Transcribed page contents ->
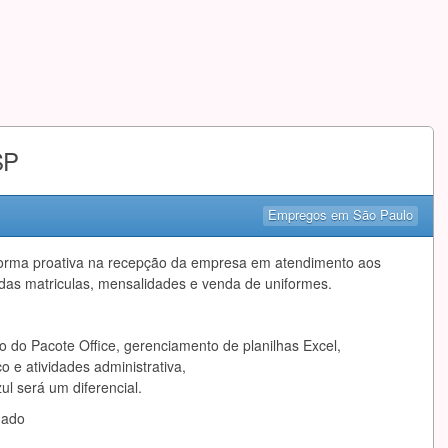
SP
Empregos em São Paulo
 forma proativa na recepção da empresa em atendimento aos
das matriculas, mensalidades e venda de uniformes.
o do Pacote Office, gerenciamento de planilhas Excel,
 e atividades administrativa,
l será um diferencial.
mado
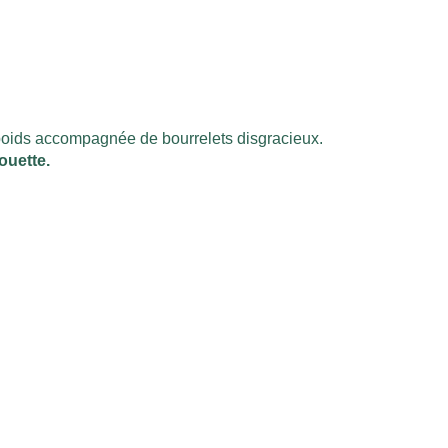
 poids accompagnée de bourrelets disgracieux.
ouette.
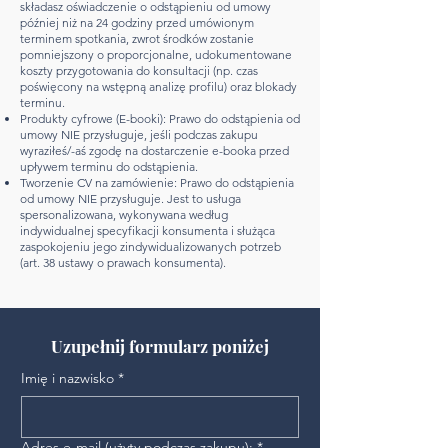
składasz oświadczenie o odstąpieniu od umowy
później niż na 24 godziny przed umówionym
terminem spotkania, zwrot środków zostanie
pomniejszony o proporcjonalne, udokumentowane
koszty przygotowania do konsultacji (np. czas
poświęcony na wstępną analizę profilu) oraz blokady
terminu.
Produkty cyfrowe (E-booki): Prawo do odstąpienia od
umowy NIE przysługuje, jeśli podczas zakupu
wyraziłeś/-aś zgodę na dostarczenie e-booka przed
upływem terminu do odstąpienia.
Tworzenie CV na zamówienie: Prawo do odstąpienia
od umowy NIE przysługuje. Jest to usługa
spersonalizowana, wykonywana według
indywidualnej specyfikacji konsumenta i służąca
zaspokojeniu jego zindywidualizowanych potrzeb
(art. 38 ustawy o prawach konsumenta).
Uzupełnij formularz poniżej
Imię i nazwisko
*
Adres e-mail (użyty podczas zakupu):
*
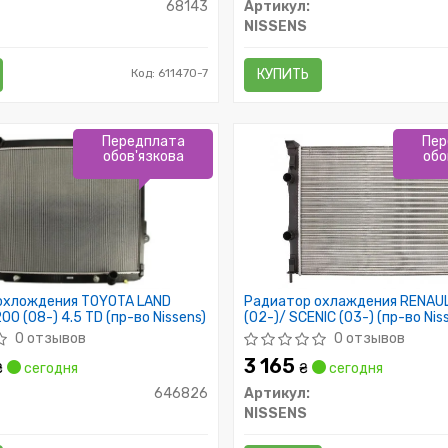
68143
Артикул:
NISSENS
Код: 611470-7
КУПИТЬ
Передплата
Пер
обов'язкова
обо
охлождения TOYOTA LAND
Радиатор охлаждения RENAU
0 (08-) 4.5 TD (пр-во Nissens)
(02-)/ SCENIC (03-) (пр-во Nis
0 отзывов
0 отзывов
3 165
₴
сегодня
₴
сегодня
646826
Артикул:
NISSENS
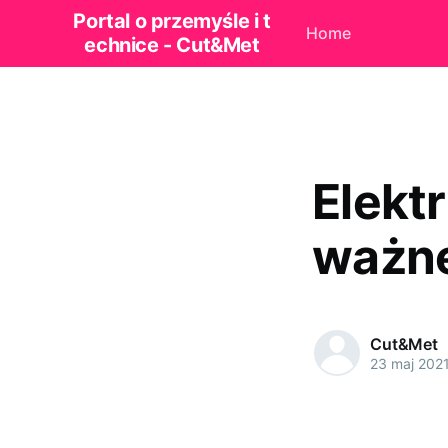
Portal o przemyśle i t
Home
echnice - Cut&Met
Elekt
ważn
Cut&Met
23 maj 202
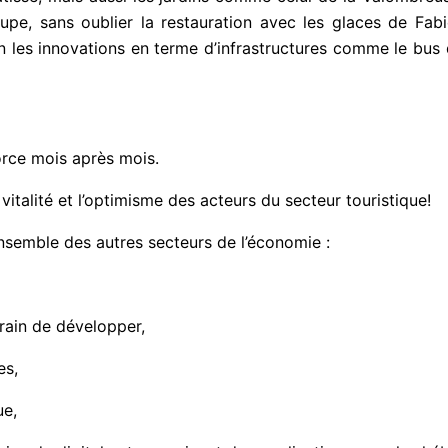
e, sans oublier la restauration avec les glaces de Fab
n les innovations en terme d’infrastructures comme le bus 
rce mois après mois.
italité et l’optimisme des acteurs du secteur touristique!
nsemble des autres secteurs de l’économie :
rain de développer,
es,
ue,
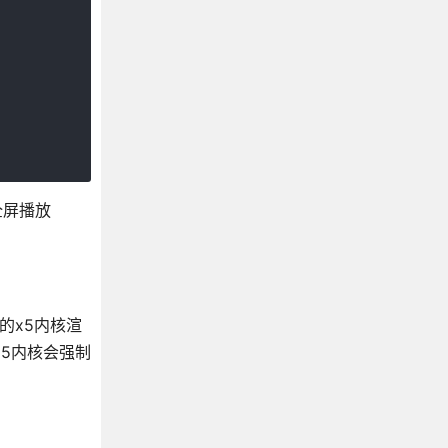
全屏播放
的x5内核渲
5内核会强制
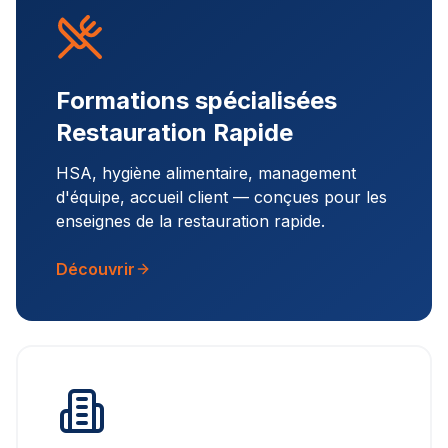
Formations spécialisées
Restauration Rapide
HSA, hygiène alimentaire, management
d'équipe, accueil client — conçues pour les
enseignes de la restauration rapide.
Découvrir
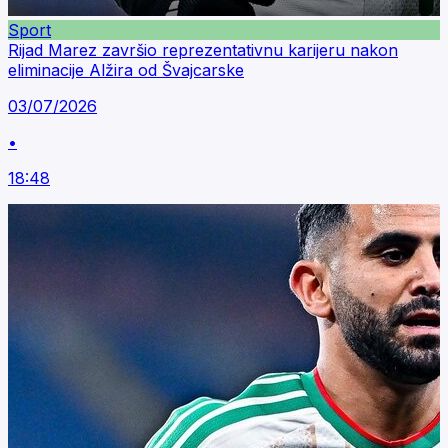
Sport
Rijad Marez završio reprezentativnu karijeru nakon
eliminacije Alžira od Švajcarske
03/07/2026
•
18:48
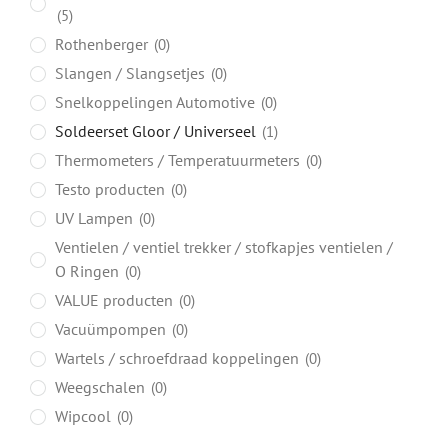
5
Rothenberger
0
Slangen / Slangsetjes
0
Snelkoppelingen Automotive
0
Soldeerset Gloor / Universeel
1
Thermometers / Temperatuurmeters
0
Testo producten
0
UV Lampen
0
Ventielen / ventiel trekker / stofkapjes ventielen /
O Ringen
0
VALUE producten
0
Vacuümpompen
0
Wartels / schroefdraad koppelingen
0
Weegschalen
0
Wipcool
0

TASK DETAILS ->
Format the text of the rows as a Markdown table. Start at the line that contains "e, sans oublier" and end at the last line of the rows. Use a Position column that numbers each line in order and a Text column that holds the line, skipping blank lines and leaving out the pictures.

EXPECTED OUTPUT ->
| Position | Text |
|---|---|
| 1 | e, sans oublier la restauration avec les glaces de Fab |
| 2 | n les innovations en terme d’infrastructures comme le bus  |
| 3 | rce mois après mois. |
| 4 | italité et l’optimisme des acteurs du secteur touristique! |
| 5 | nsemble des autres secteurs de l’économie : |
| 6 | rain de développer, |
| 7 | es, |
| 8 | ue, |
| 9 | 全屏播放 |
| 10 | 的x5内核渲 |
| 11 | 5内核会强制 |
| 12 | Formations spécialisées |
| 13 | Restauration Rapide |
| 14 | HSA, hygiène alimentaire, management |
| 15 | d'équipe, accueil client — conçues pour les |
| 16 | enseignes de la restauration rapide. |
| 17 | Découvrir |
| 18 | Sport |
| 19 | Rijad Marez završio reprezentativnu karijeru nakon |
| 20 | eliminacije Alžira od Švajcarske |
| 21 | 03/07/2026 |
| 22 | • |
| 23 | 18:48 |
| 24 | 5 |
| 25 | Rothenberger |
| 26 | 0 |
| 27 | Slangen / Slangsetjes |
| 28 | 0 |
| 29 | Snelkoppelingen Automotive |
| 30 | 0 |
| 31 | Soldeerset Gloor / Universeel |
| 32 | 1 |
| 33 | Thermometers / Temperatuurmeters |
| 34 | 0 |
| 35 | Testo producten |
| 36 | 0 |
| 37 | UV Lampen |
| 38 | 0 |
| 39 | Ventielen / ventiel trekker / stofkapjes ventielen / |
| 40 | O Ringen |
| 41 | 0 |
| 42 | VALUE producten |
| 43 | 0 |
| 44 | Vacuümpompen |
| 45 | 0 |
| 46 | Wartels / schroefdraad koppelingen |
| 47 | 0 |
| 48 | Weegschalen |
| 49 | 0 |
| 50 | Wipcool |
| 51 | 0 |